- [What to produce]:
Could you tally the lines of the entries that carry the string "Track"? Reply with the number and nothing more.

┄┄┄┄┄┄

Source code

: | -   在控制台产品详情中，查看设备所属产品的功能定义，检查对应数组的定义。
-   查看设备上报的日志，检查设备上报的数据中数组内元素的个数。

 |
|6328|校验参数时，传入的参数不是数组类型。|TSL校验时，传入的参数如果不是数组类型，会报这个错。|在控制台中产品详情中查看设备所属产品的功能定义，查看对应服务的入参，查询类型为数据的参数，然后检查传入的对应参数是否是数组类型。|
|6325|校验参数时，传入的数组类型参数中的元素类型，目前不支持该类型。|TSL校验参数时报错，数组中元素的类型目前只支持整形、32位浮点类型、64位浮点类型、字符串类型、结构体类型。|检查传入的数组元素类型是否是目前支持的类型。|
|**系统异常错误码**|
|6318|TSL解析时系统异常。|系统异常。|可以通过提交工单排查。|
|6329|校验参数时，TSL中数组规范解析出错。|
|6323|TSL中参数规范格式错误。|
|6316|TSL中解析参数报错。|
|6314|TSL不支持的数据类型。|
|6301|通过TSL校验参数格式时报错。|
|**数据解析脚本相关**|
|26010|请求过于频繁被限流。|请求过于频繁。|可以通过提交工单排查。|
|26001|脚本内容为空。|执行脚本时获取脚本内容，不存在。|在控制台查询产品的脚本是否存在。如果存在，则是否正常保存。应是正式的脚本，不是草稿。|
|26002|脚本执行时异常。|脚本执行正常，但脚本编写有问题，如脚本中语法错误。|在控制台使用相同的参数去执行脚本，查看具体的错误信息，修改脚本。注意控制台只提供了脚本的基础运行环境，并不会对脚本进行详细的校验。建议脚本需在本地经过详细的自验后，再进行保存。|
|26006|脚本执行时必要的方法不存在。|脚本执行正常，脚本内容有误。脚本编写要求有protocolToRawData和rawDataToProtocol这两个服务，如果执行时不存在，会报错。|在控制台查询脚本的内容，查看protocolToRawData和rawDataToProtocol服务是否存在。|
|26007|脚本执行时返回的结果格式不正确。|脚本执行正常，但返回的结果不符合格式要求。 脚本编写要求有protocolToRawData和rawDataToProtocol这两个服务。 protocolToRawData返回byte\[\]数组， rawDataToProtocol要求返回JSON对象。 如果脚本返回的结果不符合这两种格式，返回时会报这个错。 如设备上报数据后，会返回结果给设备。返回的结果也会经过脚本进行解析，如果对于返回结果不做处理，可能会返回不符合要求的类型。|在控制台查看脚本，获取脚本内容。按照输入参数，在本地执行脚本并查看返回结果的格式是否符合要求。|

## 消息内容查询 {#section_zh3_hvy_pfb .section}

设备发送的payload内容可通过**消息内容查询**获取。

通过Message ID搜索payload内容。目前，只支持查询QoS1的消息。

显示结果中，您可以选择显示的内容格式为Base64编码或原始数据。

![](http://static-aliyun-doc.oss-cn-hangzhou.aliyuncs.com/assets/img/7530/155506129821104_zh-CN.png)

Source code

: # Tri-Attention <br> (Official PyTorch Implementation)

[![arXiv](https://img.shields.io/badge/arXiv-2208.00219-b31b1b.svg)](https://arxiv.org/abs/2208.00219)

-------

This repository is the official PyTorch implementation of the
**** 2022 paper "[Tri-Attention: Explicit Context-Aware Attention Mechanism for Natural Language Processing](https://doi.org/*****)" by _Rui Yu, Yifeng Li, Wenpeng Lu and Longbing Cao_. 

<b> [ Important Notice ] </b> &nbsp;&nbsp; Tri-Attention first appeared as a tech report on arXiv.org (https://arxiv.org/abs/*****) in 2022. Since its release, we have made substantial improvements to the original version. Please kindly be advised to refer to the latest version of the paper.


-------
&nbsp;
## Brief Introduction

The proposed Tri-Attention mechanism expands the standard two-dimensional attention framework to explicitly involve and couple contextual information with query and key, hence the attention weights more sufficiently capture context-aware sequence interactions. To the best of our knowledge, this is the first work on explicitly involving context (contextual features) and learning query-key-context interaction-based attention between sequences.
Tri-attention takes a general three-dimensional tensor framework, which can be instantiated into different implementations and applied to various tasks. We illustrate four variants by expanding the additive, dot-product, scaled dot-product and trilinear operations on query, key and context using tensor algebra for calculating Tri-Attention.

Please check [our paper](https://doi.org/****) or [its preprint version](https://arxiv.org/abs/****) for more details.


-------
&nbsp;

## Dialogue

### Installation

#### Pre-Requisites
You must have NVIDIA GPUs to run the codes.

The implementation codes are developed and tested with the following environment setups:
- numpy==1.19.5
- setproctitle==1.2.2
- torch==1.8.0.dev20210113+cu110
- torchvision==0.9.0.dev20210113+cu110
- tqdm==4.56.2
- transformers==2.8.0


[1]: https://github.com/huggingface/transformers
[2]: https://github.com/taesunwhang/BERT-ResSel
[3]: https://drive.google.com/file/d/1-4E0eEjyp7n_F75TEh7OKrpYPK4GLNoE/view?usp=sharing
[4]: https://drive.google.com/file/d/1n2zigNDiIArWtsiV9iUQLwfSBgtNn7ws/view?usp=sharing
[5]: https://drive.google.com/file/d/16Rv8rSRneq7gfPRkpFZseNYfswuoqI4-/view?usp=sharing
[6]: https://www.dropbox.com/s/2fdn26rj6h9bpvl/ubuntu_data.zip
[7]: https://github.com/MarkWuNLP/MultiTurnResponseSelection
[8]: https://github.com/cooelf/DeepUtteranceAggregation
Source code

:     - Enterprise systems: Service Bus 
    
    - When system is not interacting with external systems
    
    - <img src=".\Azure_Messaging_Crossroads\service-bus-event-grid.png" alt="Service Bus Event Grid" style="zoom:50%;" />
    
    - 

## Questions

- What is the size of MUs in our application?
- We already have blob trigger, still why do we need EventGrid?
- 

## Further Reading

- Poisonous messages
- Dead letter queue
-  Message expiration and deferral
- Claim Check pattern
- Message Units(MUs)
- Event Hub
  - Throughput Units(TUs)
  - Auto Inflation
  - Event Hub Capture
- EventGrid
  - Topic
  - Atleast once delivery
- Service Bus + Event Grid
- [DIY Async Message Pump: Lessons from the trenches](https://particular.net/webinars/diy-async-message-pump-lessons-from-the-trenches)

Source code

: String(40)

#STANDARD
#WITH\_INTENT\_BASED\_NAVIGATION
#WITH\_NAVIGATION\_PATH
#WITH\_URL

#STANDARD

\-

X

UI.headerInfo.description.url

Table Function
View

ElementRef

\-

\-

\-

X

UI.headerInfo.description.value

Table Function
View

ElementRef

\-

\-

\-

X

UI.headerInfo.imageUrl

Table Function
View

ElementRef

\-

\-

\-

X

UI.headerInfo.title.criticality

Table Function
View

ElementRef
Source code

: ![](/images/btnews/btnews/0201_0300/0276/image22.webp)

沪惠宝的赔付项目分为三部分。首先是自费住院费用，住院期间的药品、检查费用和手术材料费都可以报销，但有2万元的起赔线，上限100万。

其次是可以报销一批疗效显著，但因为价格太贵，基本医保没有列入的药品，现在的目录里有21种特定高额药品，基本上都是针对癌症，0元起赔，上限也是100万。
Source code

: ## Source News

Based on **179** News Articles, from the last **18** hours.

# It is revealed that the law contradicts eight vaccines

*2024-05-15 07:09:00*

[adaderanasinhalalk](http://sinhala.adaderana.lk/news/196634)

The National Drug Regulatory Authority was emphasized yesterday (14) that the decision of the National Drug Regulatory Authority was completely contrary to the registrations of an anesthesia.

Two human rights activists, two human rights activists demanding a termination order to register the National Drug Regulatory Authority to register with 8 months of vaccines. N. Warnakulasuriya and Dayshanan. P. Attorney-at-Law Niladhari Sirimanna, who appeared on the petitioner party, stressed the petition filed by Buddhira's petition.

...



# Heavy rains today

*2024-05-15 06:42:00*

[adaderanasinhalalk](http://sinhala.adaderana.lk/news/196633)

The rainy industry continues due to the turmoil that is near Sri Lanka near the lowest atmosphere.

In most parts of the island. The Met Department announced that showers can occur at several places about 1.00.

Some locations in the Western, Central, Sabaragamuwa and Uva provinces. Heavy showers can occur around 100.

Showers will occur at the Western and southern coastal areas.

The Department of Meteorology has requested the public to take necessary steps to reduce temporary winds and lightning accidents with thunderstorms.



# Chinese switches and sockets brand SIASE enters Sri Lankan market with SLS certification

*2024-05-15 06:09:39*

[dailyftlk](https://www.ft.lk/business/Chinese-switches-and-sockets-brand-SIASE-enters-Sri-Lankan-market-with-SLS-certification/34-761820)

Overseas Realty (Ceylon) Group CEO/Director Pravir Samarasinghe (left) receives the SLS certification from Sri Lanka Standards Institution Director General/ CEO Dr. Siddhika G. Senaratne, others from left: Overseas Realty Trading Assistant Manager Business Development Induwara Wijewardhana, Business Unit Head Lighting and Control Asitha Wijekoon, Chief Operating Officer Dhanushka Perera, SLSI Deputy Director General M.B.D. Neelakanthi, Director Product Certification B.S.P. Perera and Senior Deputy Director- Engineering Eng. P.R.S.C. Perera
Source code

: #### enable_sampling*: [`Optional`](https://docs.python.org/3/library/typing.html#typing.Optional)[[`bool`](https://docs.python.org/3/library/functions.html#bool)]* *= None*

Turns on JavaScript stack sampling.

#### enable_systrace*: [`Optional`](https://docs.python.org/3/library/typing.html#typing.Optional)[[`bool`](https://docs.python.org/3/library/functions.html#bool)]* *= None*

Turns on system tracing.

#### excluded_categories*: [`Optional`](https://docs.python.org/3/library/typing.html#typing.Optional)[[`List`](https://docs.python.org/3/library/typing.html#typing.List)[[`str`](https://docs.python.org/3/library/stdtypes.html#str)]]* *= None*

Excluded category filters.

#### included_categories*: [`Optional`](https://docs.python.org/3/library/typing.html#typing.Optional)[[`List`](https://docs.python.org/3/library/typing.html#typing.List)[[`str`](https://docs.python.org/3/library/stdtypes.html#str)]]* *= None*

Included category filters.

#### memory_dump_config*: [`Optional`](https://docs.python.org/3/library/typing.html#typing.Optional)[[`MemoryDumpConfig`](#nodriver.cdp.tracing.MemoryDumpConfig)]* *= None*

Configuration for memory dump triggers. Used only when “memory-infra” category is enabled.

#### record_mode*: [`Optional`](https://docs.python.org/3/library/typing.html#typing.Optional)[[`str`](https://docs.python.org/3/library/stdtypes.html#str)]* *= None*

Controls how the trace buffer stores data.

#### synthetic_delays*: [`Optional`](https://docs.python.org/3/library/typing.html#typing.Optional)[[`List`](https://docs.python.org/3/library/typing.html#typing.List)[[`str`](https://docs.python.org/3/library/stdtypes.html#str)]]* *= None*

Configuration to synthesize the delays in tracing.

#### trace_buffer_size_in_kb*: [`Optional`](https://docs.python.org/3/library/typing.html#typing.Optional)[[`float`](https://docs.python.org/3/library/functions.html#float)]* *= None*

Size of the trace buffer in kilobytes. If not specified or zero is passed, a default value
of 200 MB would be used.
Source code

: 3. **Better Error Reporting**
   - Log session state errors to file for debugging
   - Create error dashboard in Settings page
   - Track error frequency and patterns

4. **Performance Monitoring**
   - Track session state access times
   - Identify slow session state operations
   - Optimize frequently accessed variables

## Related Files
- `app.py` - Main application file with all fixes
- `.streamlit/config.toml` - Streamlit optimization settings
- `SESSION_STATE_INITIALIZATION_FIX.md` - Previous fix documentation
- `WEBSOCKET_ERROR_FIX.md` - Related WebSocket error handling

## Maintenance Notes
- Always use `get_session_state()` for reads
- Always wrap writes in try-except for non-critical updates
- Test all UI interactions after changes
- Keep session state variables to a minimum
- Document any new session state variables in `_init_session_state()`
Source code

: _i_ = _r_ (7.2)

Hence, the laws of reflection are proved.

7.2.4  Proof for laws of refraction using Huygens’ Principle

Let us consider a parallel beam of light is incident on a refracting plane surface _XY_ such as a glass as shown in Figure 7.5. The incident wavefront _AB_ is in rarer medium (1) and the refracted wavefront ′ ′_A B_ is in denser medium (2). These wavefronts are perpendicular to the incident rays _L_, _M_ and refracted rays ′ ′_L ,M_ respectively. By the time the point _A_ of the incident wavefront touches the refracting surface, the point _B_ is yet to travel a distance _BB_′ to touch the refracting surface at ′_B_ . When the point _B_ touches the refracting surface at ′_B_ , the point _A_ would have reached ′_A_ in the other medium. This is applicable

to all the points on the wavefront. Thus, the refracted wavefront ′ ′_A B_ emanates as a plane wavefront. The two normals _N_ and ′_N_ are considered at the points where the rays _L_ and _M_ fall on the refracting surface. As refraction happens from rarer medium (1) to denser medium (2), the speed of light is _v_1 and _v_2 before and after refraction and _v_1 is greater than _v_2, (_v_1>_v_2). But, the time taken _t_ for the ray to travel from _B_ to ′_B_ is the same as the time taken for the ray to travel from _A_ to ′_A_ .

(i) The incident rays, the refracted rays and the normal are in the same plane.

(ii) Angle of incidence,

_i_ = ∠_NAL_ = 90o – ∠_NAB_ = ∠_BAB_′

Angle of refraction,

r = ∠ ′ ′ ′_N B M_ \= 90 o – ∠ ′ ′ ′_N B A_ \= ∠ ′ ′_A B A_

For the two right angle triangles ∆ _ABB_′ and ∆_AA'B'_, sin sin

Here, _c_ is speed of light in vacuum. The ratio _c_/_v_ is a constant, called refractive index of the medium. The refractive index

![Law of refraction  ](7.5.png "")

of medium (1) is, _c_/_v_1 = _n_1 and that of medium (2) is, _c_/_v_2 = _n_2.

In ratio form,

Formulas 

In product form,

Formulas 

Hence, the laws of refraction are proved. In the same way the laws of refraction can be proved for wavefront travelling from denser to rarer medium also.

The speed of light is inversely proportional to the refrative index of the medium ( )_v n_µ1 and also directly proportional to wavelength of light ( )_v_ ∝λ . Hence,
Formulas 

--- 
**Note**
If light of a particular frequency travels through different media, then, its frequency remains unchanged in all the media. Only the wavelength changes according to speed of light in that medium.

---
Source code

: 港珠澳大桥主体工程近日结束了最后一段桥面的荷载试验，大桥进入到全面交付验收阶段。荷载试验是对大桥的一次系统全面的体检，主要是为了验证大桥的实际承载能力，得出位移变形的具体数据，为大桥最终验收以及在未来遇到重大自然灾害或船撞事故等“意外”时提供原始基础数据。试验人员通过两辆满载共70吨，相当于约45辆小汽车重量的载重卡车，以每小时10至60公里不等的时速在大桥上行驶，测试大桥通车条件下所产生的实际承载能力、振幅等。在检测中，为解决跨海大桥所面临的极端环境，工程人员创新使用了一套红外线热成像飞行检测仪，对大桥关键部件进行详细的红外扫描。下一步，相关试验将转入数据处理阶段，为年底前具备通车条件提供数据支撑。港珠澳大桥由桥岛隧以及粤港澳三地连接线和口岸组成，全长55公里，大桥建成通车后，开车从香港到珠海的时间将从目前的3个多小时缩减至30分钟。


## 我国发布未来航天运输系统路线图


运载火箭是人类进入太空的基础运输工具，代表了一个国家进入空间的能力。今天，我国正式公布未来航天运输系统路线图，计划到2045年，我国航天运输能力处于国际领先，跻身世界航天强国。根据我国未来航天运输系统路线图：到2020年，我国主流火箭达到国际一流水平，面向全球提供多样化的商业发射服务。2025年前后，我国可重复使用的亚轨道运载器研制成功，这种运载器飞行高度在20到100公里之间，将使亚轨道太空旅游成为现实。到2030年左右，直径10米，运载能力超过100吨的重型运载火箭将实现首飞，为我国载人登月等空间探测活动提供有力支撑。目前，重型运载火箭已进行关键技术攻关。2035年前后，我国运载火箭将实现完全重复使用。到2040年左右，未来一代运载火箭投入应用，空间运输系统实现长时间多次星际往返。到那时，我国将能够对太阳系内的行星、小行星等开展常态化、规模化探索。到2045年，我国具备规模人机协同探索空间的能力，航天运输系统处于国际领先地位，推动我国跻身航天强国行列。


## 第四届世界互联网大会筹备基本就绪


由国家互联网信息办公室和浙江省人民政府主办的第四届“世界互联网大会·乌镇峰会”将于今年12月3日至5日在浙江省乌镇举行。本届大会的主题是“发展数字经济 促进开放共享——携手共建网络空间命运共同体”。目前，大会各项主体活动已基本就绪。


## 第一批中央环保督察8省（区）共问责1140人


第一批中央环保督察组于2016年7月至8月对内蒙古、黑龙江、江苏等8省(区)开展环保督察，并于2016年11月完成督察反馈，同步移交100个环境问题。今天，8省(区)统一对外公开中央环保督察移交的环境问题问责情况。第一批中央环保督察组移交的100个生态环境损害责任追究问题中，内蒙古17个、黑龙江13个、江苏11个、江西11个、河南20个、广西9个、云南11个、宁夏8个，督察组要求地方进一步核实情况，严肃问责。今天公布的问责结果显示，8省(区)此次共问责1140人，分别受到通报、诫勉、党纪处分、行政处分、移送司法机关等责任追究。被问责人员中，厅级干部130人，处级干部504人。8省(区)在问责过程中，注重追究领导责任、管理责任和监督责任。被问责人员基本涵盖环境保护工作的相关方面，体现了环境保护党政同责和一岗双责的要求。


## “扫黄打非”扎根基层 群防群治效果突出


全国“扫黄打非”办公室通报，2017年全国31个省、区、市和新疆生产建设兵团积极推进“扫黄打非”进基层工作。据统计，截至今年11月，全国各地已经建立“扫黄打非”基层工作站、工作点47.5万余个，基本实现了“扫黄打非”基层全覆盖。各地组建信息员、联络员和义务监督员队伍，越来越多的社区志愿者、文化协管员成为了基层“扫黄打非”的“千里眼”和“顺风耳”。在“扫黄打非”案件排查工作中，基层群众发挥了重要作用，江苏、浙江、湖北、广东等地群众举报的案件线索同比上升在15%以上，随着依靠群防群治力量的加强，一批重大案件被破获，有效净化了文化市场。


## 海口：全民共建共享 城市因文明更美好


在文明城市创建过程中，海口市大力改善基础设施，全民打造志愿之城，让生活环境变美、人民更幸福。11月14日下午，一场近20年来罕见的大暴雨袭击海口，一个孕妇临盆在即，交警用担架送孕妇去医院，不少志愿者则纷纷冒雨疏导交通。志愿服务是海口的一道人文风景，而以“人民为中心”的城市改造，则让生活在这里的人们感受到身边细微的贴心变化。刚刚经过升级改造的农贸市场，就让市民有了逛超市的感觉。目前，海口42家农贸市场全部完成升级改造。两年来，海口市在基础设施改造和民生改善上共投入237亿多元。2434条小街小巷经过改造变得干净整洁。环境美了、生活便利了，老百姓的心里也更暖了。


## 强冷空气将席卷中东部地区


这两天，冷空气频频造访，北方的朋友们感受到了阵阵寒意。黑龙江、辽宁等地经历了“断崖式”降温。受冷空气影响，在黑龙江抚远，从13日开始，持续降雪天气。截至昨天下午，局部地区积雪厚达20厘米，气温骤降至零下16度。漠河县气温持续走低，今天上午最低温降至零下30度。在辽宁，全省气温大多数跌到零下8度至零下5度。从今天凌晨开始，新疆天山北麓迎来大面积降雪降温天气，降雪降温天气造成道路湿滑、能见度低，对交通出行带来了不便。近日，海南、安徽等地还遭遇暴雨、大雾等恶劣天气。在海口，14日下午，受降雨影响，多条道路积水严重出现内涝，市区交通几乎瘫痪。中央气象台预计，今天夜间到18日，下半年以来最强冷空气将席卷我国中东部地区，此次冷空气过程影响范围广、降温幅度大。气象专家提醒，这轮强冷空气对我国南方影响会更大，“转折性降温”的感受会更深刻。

┄┄┄┄┄┄

- [Solution for this exercise]:
2